Kunlun Technology recently announced that two reward models it developed, Skywork-Reward-Gemma-2-27B and Skywork-Reward-Llama-3.1-8B, achieved excellent results on RewardBench, with the 27B model topping the list. This marks that Kunlun Wanwei has made a major breakthrough in the field of artificial intelligence, especially in the research and development of reward models, and provides new technical support for large language model training. Reward models are crucial in reinforcement learning, as they can guide model learning and generate content that is more in line with human preferences. Kunlun Wanwei's model has unique advantages in data selection and model training, which makes it perform well in aspects such as dialogue and security, and especially shows strong capabilities when processing difficult samples.
Kunlun Wanwei Technology Co., Ltd. recently announced that two new reward models developed by the company, Skywork-Reward-Gemma-2-27B and Skywork-Reward-Llama-3.1-8B, performed well on RewardBench, the internationally authoritative reward model evaluation benchmark. Among them, the Skywork-Reward-Gemma-2-27B model won the top spot and was highly recognized by RewardBench officials.
The reward model occupies a core position in reinforcement learning, evaluating the performance of the agent in different states, and providing reward signals to guide the agent's learning process, so that it can make the optimal choice in a specific environment. In the training of large language models, the reward model plays a particularly critical role, helping the model to more accurately understand and generate content that conforms to human preferences.

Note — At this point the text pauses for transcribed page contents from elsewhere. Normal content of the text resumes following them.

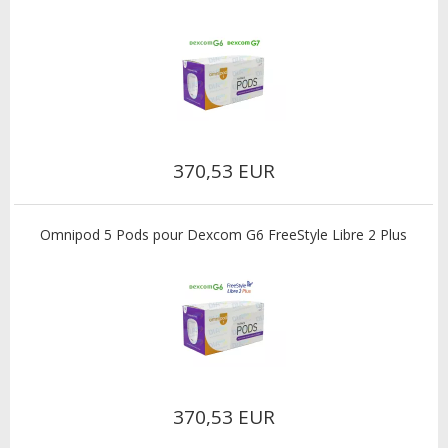
370,53 EUR
Omnipod 5 Pods pour Dexcom G6 FreeStyle Libre 2 Plus
370,53 EUR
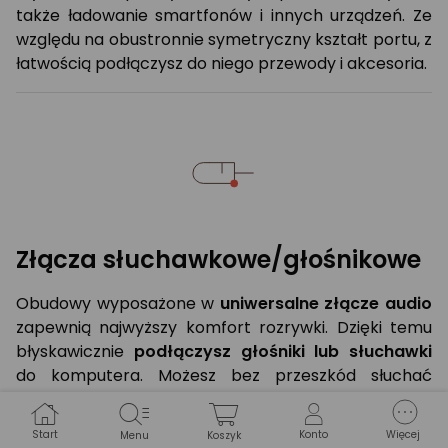
także ładowanie smartfonów i innych urządzeń. Ze
względu na obustronnie symetryczny kształt portu, z
łatwością podłączysz do niego przewody i akcesoria.
Złącza słuchawkowe/głośnikowe
Obudowy wyposażone w
uniwersalne złącze audio
zapewnią najwyższy komfort rozrywki. Dzięki temu
błyskawicznie
podłączysz głośniki lub słuchawki
do komputera. Możesz bez przeszkód słuchać
ulubionych utworów muzycznych, a także oglądać
świetne filmy, czy seriale. Zadowoleni będą w
Start
Konto
Więcej
Menu
Koszyk
szczególności entuzjaści gier, dla których dźwięk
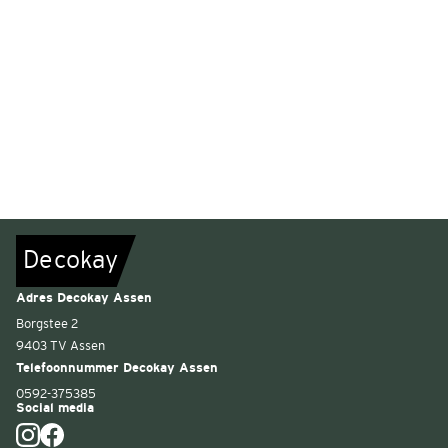
De
c
o
k
a
y
Adres Decokay Assen
Borgstee 2
9403 TV Assen
Telefoonnummer Decokay Assen
0592-375385
Social media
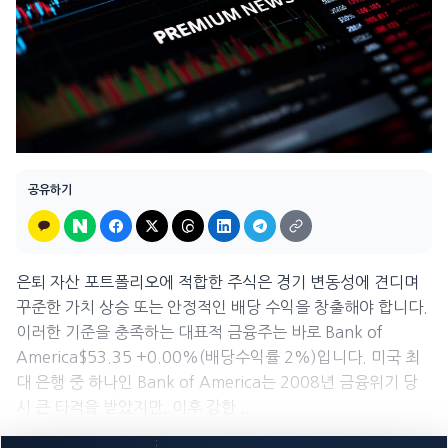
공유하기
은퇴 자산 포트폴리오에 적합한 주식은 경기 변동성에 견디며
꾸준한 가치 상승 또는 안정적인 배당 수익을 창출해야 합니다.
이러한 기준을 충족하는 대표적 금융주는 바로 Bank of
America$53.35 +0.00%(배당수익률 2%)입니다. 미국 최
대 은행 중 하나인 Bank of America는 2008년 금융위기 당
시 큰 타격을 받았지만, 이후 강한 ...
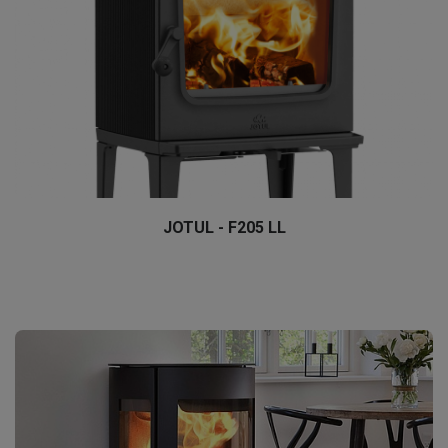
JOTUL - F205 LL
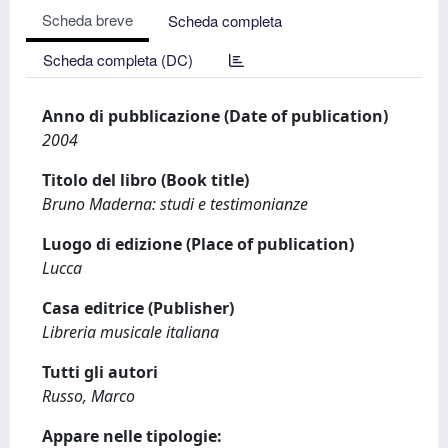
Scheda breve
Scheda completa
Scheda completa (DC)
Anno di pubblicazione (Date of publication)
2004
Titolo del libro (Book title)
Bruno Maderna: studi e testimonianze
Luogo di edizione (Place of publication)
Lucca
Casa editrice (Publisher)
Libreria musicale italiana
Tutti gli autori
Russo, Marco
Appare nelle tipologie:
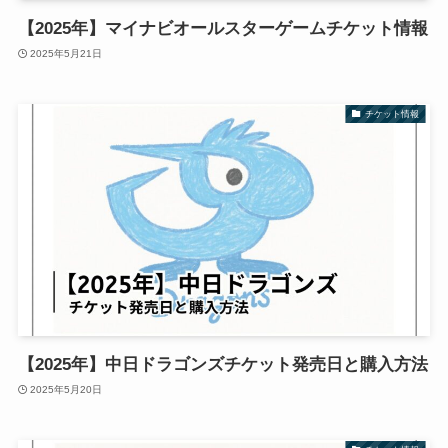
【2025年】マイナビオールスターゲームチケット情報
2025年5月21日
チケット情報
【2025年】中日ドラゴンズチケット発売日と購入方法
2025年5月20日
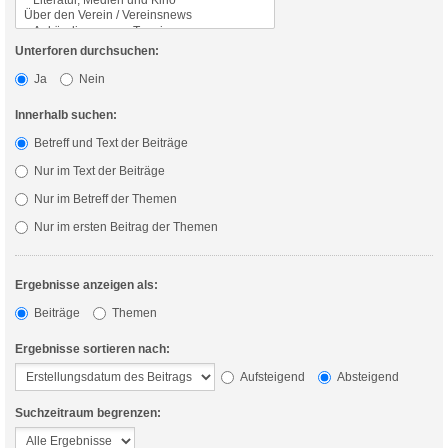
Unterforen durchsuchen:
Ja
Nein
Innerhalb suchen:
Betreff und Text der Beiträge
Nur im Text der Beiträge
Nur im Betreff der Themen
Nur im ersten Beitrag der Themen
Ergebnisse anzeigen als:
Beiträge
Themen
Ergebnisse sortieren nach:
Aufsteigend
Absteigend
Suchzeitraum begrenzen:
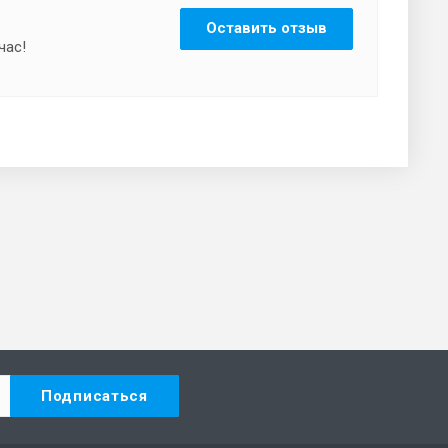
Оставить отзыв
час!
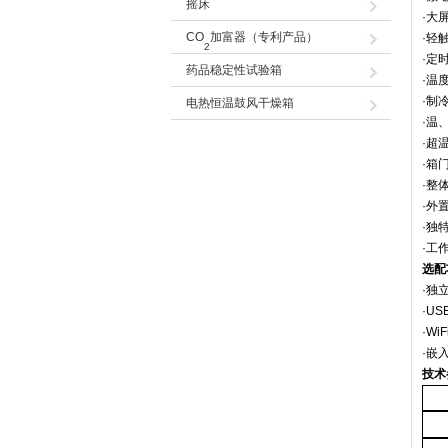
摇床
·大
CO
加富器（专利产品）
·轻
2
·定
药品稳定性试验箱
·温
·制
电热恒温鼓风干燥箱
·温
·超
·箱
·整
·外
·独
·工
选配
·
独
·
U
·
Wi
·
嵌
技术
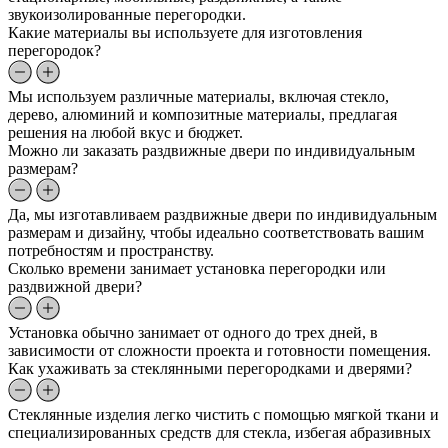
звукоизолированные перегородки.
Какие материалы вы используете для изготовления
перегородок?
Мы используем различные материалы, включая стекло,
дерево, алюминий и композитные материалы, предлагая
решения на любой вкус и бюджет.
Можно ли заказать раздвижные двери по индивидуальным
размерам?
Да, мы изготавливаем раздвижные двери по индивидуальным
размерам и дизайну, чтобы идеально соответствовать вашим
потребностям и пространству.
Сколько времени занимает установка перегородки или
раздвижной двери?
Установка обычно занимает от одного до трех дней, в
зависимости от сложности проекта и готовности помещения.
Как ухаживать за стеклянными перегородками и дверями?
Стеклянные изделия легко чистить с помощью мягкой ткани и
специализированных средств для стекла, избегая абразивных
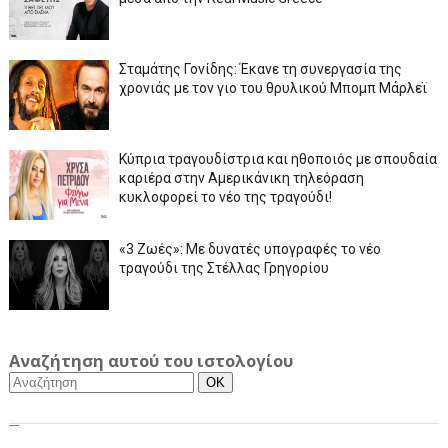
Σταμάτης Γονίδης: Έκανε τη συνεργασία της
χρονιάς με τον γιο του θρυλικού Μπομπ Μάρλεϊ
Κύπρια τραγουδίστρια και ηθοποιός με σπουδαία
καριέρα στην Αμερικάνικη τηλεόραση
κυκλοφορεί το νέο της τραγούδι!
«3 Ζωές»: Με δυνατές υπογραφές το νέο
τραγούδι της Στέλλας Γρηγορίου
Αναζήτηση αυτού του ιστολογίου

RewardBench is a benchmark list that specifically evaluates the effectiveness of reward models in large language models. It comprehensively evaluates models through multiple tasks, including dialogue, reasoning, and security. The test data set of this list consists of triples consisting of prompt words, selected responses, and rejected responses. It is used to test whether the reward model can correctly rank the selected responses among the rejected responses given the prompt words. before rejecting the response.
Kunlun Wanwei’s Skywork-Reward model is developed through carefully selected partially ordered data sets and relatively small base models. Compared with existing reward models, its partially ordered data only comes from public data on the Internet and is filtered through specific filters. Strategies to obtain high-quality preference data sets. The data covers a wide range of topics, including security, math and code, and is manually verified to ensure the objectivity of the data and the significance of reward gaps.
After testing, Kunlun Wanwei’s reward model showed excellent performance in fields such as dialogue and security. Especially when facing difficult samples, only the Skywork-Reward-Gemma-2-27B model gave correct predictions. This achievement marks Kunlun Wanwei’s technical strength and innovation capabilities in the global AI field, and also provides new possibilities for the development and application of AI technology.
27B model address:
https://huggingface.co/Skywork/Skywork-Reward-Gemma-2-27B
8B model address:
https://huggingface.co/Skywork/Skywork-Reward-Llama-3.1-8B
Kunlun Wanwei's excellent performance on RewardBench demonstrates its leading technology and innovation capabilities in the field of artificial intelligence. It also provides new directions and possibilities for the future development of large language models. We look forward to its bringing more breakthroughs in the future. Results.